As an accomplished skater himself in Brazil, he had been a volunteer for a skateboarding program established by the Brazilian government called the Foundation for the Well-Being of Minors, working with incarcerated youth. The goal of the program was to help the youth in the program get their lives back on track through skateboarding.
“Working as a volunteer with the kids in Brazil had a huge impact on me,” says Vina. “When the opportunity arose for me to move to the United States, I knew when I got here that I wanted to start a similar program because of the positive impact I saw it have on kids that everyone had pretty much given up on.”
In 2009, Vina successfully incorporated the Next Up Foundation, becoming a 501c3 corporation, launching a pilot program in partnership with the Boys & Girls Club in Anaheim and Santa Ana.

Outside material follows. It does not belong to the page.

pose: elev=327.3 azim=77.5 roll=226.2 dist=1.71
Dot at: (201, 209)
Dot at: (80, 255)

Next Up’s primary purpose it to help at-risk kids reach their full potential by instilling in them an understanding that they deserve to be successful in life, regardless of any of the other factors that challenge them. By promoting exercise, wellness, social skills, sportsmanship, and self-confidence, Next Up Foundation’s mentees learn the importance of education and self-respect.
“We get kids on skateboards and keep them busy practicing skating as much as possible, which keeps them off the streets,” says Vina. “We encourage them to skate as often as possible so they don’t get sidetracked by negative influences.”
Next Up Foundation, which is run solely by dedicated volunteers, supplies all the skate equipment including boards, shoes and even clothes as needed, which for the most part come through donations.
Another key element of Next Up Foundation’s program is having pro-skate sessions where professional skaters visit and skate with the kids. As role models, their participation is critical in engaging and inspiring them to work to become great skaters themselves.
Currently, Next Up Foundation’s program is held Mondays and Wednesdays from 3 to 5:30 p.m. at the Boys & Girls Club in Anaheim; and on Wednesdays from 3 to 5 p.m. in Santa Ana at the Boys & Girls Club/Sierra Preparatory Academy.
Vina is working now to expand the program to Long Beach.
With each new mentee that joins the program, Vina is encourage to continue to build and expand the program to other cities, all he needs is a little more support.
When I asked him what he needs most from the community, he responded that donated or reduced-rent office space is desperately needed, as well as monetary donations to continue to purchase the skateboards, safety equipment and clothes so that the kids can fully participate. And of course, donations of new or gently used skateboards, skate clothes and shoes as well as equipment are always welcome.